Crawlera extremly slow

Posted over 7 years ago by joacimgunnarsson

Post a topic

Answered

joacimgunnarsson

Hey,

We must use Crawlera for a site because otherwise the request is blocked but it goes so slow. We have an average of 1 request per minute and 0.4 items per minute and this is too slow.

def parse(self, response):
        for href in response.css('...::attr(href)'):
            yield response.follow(self.base_url+href.extract(), self.parse_content)

        for href in response.css(...::attr(href)'):
            yield response.follow(href, self.parse)

The code is pretty straight forward, let's say it's a bunch of articles with pagination.

Also on every article we need to visit a redirection link to get the final url.

 try: 
                urlToReturn = urllib2.urlopen(articleURL, timeout=30).geturl()
                return urlToReturn
            except:
                return articleURL

And the idea is to run this every day but right now the spinder has not finnished after 7 days. What can we do? And why is it so slow? Are we missing something?

All suggestions are appreciated.

Best regards Joacim

0 Votes

nestor posted over 7 years ago Admin Best Answer

You should disable Autothrottle from the settings when using Crawlera and then restart your job for the changes in settings to take effect, Autothrottle comes enabled by default in Scrapy Cloud.

About the 3xxs, you're requesting URLs such as https://example.com/ and it is being redirected to https://www.example.com/, so you might want to revise the URL scheme.

1 Votes

9 Comments

Aaron Cowper posted almost 7 years ago

Hi, I'm having the same issue with crawlera, its only averaging around 4 items/min for a scrape of ~4000 items despite having the C100 plan with CONCURRENT_REQUESTS set to 50 and autothrottle turned off.
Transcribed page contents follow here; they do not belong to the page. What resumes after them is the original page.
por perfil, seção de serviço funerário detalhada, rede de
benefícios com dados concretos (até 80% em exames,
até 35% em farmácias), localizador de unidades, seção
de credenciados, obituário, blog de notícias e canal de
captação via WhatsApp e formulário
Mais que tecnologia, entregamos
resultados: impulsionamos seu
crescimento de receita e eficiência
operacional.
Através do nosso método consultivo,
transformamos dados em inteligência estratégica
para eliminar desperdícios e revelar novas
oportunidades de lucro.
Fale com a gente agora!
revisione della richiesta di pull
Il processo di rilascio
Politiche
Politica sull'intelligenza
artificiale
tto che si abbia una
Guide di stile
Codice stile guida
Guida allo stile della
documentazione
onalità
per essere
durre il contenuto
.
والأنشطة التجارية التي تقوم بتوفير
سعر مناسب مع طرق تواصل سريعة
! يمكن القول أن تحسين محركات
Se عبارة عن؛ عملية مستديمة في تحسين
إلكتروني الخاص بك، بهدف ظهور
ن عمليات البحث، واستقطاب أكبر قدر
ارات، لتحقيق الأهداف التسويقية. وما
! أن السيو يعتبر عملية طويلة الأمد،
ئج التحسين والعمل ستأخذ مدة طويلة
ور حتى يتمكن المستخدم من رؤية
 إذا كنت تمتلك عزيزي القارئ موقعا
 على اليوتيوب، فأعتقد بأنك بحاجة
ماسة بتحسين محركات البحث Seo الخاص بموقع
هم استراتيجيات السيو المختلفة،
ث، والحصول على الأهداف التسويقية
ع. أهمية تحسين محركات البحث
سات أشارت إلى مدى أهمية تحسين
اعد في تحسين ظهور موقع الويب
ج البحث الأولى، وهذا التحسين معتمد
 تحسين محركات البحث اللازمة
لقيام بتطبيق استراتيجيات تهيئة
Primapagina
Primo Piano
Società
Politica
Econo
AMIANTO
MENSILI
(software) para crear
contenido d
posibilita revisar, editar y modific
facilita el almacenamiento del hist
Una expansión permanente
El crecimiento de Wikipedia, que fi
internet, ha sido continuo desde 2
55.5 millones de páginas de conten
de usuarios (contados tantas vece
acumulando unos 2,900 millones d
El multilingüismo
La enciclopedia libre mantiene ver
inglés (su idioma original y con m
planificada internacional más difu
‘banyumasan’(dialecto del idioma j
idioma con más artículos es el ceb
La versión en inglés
Could you let me know how this can be sped up?

0 Votes

nestor posted over 7 years ago Admin

Try increasing CONCURRENT_REQUESTS (can be added on the UI settings too) to something within your plans limits, C50 plans can have up to 50. But if you put the max on your scrapy spdier then you won't be able to use it simultaneously on other applications as you will receive 429 error for exceeding the connections limit.

0 Votes

Ostapp posted over 7 years ago

Thank you Nestor! It worked!
However, I am still facing the same issue - Crawlera is very slow. I don't upload the spider to Scrapy Cloud. My spider employs Selenium + Polipo and its not so trivial to make a correct Docker image of it so that it could be uploaded to Scrapy cloud. So, I use it locally. I disabled Autothrottle in my project settings, however the I am still getting 10 items per minute on average when using Crawlera and around 150 items per minute without it. Can you please advise me if there is any way to speed Cralwera up? Maybe I should purchase some extra package?
P.S. I am crawling this website - https://www.jameda.de/

0 Votes

nestor posted over 7 years ago Admin

On your project settings in the UI: https://app.scrapinghub.com/p/projectid/job-settings/standard. Just need to select it from the dropdown and make sure it is unchecked and the click Save.

0 Votes

Ostapp posted over 7 years ago

Hi Nestor, how do I disable autothrottle in Scrapy cloud settings?

0 Votes

nestor posted over 7 years ago Admin

You're welcome :)

0 Votes

joacimgunnarsson posted over 7 years ago

Thanks nestor!

Disabling Autothrottle seems to have speeded up things.

0 Votes

nestor posted over 7 years ago Admin Answer

You should disable Autothrottle from the settings when using Crawlera and then restart your job for the changes in settings to take effect, Autothrottle comes enabled by default in Scrapy Cloud.

About the 3xxs, you're requesting URLs such as https://example.com/ and it is being redirected to https://www.example.com/, so you might want to revise the URL scheme.

1 Votes

joacimgunnarsson posted over 7 years ago

Also we get a bunch of 301s and 5xx responses. Don't get why.

0 Votes